Happy 2016! I'm a week late but hey ... better late than never right? In fact, that's sorta the sentiment behind the new series I'm kicking off this week. Better something than nothing. Better to start than wait for the perfect time and place to start. Right?
So here's the plan: for the next 51 weeks, I'm going to share with you all the small changes I've made (and will make) to "trim my waste". And by "waste" I mean everything from actual trash (and recycling) to the unworn items in my closet, the energy suckers in my home and an array of other wasteful habits and behaviors. Why? Because I've been arguing for years that upcycling is my low-pressure way to change mindsets. A gentle prod in the direction of more conscious, conscientious consumption.
But the time for gentle is over. As a species, we've shoved our planet into a new geological epoch. We mechanically produce and consume at a speed (and on a scale) that defies belief. For example, we've already dumped so much plastic into our waterways and oceans that microplastic particles are now virtually ubiquitous, and plastics will likely leave identifiable fossil records for future generations to discover. Fabulous.
And we've done it so fast that we've barely paused to notice that there's no planet B. So. I'm done with gentle. Gloves off my fabulous refabbers. It's time we get our hands really dirty. And refab ourselves. I know I'm not close to walking the walk... are you?

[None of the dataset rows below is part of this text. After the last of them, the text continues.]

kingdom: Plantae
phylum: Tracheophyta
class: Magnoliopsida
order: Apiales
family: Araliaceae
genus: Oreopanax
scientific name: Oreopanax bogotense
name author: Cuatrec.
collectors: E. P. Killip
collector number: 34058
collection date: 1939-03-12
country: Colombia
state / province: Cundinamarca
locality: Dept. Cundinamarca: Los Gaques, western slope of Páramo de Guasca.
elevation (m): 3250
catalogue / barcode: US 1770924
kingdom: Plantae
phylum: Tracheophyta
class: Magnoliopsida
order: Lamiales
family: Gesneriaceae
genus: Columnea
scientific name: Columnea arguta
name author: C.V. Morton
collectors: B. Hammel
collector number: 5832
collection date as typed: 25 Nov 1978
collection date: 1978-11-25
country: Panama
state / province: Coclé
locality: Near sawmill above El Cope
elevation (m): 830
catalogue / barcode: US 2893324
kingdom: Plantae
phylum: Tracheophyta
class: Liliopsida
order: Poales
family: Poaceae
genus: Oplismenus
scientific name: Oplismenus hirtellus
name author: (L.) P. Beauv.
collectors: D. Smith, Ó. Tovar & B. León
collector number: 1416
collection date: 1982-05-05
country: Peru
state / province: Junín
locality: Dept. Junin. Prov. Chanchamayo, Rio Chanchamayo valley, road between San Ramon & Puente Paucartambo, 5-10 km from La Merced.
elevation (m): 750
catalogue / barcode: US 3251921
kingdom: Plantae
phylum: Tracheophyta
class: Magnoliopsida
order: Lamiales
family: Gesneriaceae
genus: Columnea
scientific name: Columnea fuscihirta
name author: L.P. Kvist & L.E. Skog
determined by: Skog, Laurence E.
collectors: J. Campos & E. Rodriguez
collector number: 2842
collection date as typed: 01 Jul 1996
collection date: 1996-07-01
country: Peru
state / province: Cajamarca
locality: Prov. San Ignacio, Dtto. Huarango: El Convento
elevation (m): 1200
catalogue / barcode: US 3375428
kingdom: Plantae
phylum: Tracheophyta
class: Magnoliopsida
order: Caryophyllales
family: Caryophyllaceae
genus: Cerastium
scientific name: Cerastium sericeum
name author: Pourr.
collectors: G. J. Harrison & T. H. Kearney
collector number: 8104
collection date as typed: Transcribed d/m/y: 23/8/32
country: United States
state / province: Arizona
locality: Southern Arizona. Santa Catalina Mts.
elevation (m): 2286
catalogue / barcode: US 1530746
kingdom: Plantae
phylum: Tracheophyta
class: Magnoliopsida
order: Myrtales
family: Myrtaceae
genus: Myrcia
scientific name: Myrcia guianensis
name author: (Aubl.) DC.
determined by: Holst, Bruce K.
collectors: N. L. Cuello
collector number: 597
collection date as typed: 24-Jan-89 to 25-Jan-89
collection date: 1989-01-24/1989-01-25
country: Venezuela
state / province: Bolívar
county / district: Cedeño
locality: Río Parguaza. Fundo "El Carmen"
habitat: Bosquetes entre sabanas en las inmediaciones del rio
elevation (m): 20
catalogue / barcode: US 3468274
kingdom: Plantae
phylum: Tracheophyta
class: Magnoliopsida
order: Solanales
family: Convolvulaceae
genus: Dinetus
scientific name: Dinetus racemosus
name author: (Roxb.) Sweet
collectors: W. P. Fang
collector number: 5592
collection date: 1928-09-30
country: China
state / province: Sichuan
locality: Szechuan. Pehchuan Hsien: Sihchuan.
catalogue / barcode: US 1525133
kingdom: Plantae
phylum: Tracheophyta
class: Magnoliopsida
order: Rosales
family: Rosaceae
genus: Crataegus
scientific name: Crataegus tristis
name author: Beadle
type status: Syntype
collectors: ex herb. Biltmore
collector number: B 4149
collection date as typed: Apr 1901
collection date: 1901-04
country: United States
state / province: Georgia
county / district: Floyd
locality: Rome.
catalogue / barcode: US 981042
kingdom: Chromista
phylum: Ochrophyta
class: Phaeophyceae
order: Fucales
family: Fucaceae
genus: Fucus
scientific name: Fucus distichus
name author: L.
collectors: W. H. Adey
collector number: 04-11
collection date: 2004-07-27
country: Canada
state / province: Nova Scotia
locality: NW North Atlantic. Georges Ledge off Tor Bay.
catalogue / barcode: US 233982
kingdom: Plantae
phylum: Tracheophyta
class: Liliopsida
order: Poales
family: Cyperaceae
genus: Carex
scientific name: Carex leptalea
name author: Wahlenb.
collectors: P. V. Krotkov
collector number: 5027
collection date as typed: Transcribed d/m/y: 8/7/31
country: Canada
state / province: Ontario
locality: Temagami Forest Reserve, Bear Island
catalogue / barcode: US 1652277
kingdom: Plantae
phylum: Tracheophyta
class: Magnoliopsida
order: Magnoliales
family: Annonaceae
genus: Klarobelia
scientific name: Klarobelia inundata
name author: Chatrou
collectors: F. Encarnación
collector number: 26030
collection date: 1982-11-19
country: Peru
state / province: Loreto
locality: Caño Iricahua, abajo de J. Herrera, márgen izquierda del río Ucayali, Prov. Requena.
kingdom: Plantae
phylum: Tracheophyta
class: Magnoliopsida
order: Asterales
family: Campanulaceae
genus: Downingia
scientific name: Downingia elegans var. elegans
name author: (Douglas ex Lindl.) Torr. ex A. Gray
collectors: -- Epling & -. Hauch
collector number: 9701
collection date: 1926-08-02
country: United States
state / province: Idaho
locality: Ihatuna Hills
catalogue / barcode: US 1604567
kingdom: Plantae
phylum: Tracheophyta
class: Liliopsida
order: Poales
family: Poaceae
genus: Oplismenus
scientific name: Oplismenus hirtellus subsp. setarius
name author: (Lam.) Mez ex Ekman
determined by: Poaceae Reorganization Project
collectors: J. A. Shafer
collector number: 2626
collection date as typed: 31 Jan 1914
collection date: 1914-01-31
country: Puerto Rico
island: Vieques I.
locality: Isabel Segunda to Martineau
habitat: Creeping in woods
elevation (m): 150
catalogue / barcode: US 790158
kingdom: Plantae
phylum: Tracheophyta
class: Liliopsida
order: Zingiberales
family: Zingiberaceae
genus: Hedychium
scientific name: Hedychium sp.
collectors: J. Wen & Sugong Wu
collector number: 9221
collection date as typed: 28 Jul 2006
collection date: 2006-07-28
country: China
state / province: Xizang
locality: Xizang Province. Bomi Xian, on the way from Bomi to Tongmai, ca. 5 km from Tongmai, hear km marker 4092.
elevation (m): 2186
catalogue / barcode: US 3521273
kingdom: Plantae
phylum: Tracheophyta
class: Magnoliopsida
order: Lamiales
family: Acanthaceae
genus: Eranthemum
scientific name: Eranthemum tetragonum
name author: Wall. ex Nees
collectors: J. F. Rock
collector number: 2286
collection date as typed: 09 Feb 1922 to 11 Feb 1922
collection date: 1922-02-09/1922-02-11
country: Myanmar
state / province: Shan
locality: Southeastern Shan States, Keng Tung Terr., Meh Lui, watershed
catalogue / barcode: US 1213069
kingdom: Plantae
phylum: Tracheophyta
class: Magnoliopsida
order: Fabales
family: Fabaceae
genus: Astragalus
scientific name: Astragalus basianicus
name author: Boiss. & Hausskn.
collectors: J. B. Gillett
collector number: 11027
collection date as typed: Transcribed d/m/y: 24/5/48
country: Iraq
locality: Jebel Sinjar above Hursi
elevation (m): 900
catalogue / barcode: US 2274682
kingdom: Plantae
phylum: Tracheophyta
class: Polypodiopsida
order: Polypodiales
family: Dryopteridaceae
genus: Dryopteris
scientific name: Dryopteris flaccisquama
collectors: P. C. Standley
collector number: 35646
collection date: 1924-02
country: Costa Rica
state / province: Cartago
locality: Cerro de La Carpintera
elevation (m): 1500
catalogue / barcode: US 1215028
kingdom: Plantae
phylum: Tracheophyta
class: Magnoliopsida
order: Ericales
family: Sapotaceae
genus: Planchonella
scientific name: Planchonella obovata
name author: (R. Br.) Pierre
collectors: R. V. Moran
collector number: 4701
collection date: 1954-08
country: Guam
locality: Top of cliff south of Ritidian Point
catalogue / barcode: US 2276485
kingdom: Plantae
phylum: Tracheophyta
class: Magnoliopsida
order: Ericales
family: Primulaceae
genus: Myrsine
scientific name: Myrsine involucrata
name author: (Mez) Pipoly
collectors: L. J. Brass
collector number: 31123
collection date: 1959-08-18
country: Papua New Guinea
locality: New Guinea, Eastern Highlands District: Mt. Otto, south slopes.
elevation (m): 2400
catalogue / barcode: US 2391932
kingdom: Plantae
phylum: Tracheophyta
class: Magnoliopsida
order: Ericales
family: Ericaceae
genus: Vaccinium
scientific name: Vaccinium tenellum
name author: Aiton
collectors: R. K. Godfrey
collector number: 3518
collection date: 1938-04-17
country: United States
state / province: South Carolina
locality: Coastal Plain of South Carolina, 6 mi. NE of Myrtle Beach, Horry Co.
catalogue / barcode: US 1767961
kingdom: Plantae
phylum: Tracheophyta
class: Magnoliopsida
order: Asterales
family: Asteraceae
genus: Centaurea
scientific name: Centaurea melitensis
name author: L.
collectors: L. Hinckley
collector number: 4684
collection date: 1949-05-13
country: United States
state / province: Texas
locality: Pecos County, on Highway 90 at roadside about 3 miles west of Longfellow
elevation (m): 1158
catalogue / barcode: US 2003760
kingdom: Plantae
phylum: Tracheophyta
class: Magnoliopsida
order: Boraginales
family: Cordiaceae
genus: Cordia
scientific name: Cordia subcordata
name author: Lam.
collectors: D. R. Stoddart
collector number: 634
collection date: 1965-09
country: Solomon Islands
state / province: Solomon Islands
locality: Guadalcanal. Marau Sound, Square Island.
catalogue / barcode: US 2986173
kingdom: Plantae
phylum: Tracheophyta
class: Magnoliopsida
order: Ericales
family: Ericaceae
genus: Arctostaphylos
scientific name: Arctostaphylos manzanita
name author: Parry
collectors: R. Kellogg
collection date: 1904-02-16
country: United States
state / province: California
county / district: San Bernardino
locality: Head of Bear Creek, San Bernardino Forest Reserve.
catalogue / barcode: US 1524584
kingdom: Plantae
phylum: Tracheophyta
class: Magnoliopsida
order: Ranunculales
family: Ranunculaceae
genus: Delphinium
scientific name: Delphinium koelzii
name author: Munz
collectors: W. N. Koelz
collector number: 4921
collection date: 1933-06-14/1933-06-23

Like many of you, I'm inspired by zero-waste mavens like Trash is for Tossers, Be Zero and Zero Waste Home. But, like some of you, I'm seeing only the end result of their years of effort. I wasn't there to watch the process. So I see a perfectly stripped down home and zero-waste behaviors already well-established. Lauren Singer (Trash is for Tossers) provides 2 steps to zero waste. Here's the problem: each step contains multiple steps and many involve switching out products (mostly to eliminate plastic). That's great. But few of us have the cash to just chuck half the things we own and buy (more expensive) steel, wood, glass and bamboo substitutes.
Honestly, making your home and your life more sustainable can seem daunting (and expensive). But so can starting a diet, going "dry" for January or working out after an indulgent holiday season. Many of us still commit to these thing in the new year, don't we? Instead, how about committing to a different sort of trimming? Not a crash diet or starvation. Just trimming. But in a focused way.